La idea de mestizaje, la hizo “estallar” la respuesta a Sendero Luminoso en los años 80. “En el horror de esos años gravitaba el desconocimiento, la indiferencia y el menosprecio del otro”. “El grupo insurgente expresó tanto su odio al Estado, por su genealogía criolla, como a los indígenas marginados, por su aceptación sumisa del statu quo. Los representantes del Estado y gran parte de la sociedad urbana hicieron evidente una despreocupación rayana en el menosprecio por el destino de la población campesina quechuahablante” (p.251). “Los comuneros altoandinos fueron los invitados no deseados a lo que era un enfrentamiento entre quienes estaban acostumbrados a gobernar y sabían mandar y quienes querían hacerlo de ahí en adelante” (p.240). “Esta vez la vieja escisión no enfrentaba a las facciones en conflicto. Las poblaciones indígenas eran dispensables en el enfrentamiento por el control del Estado”. “Los deseos encontrados en la lucha por el poder se unieron en la elección inconsciente del chivo expiatorio”, los indígenas (p.236). “Era como si los campesinos analfabetos hubiesen sido para unos los culpables de la violencia terrorista y para los otros del atraso del país” (p.237).
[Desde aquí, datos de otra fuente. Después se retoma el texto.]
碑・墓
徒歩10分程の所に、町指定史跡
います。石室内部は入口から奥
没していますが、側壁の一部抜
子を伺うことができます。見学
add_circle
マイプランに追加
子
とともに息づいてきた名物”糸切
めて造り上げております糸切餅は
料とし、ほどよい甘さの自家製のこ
Concluye que “es mejor recordar los sucesos del doloroso fin de siglo, asumir los errores cometidos”, “tomar conciencia de ciertas realidades macizas de la vida emocional que afectan la vida social” (p.236). Y que sin el mutuo reconocimiento y la aceptación plena del otro, no es posible la democracia. “Se requiere una radical transformación de los modos de pensar” (p.255).

Diez años después, la sociedad peruana llegó lamentablemente al Bicentenario de la República partida en dos y enfrentada. El libro nos deja una lección: la tragedia vivida el pasado 7 diciembre con el autogolpe fallido de Pedro Castillo necesita pronto ser narrada, con fines catárticos, para no ser un trauma más sino un “cambio catastrófico”.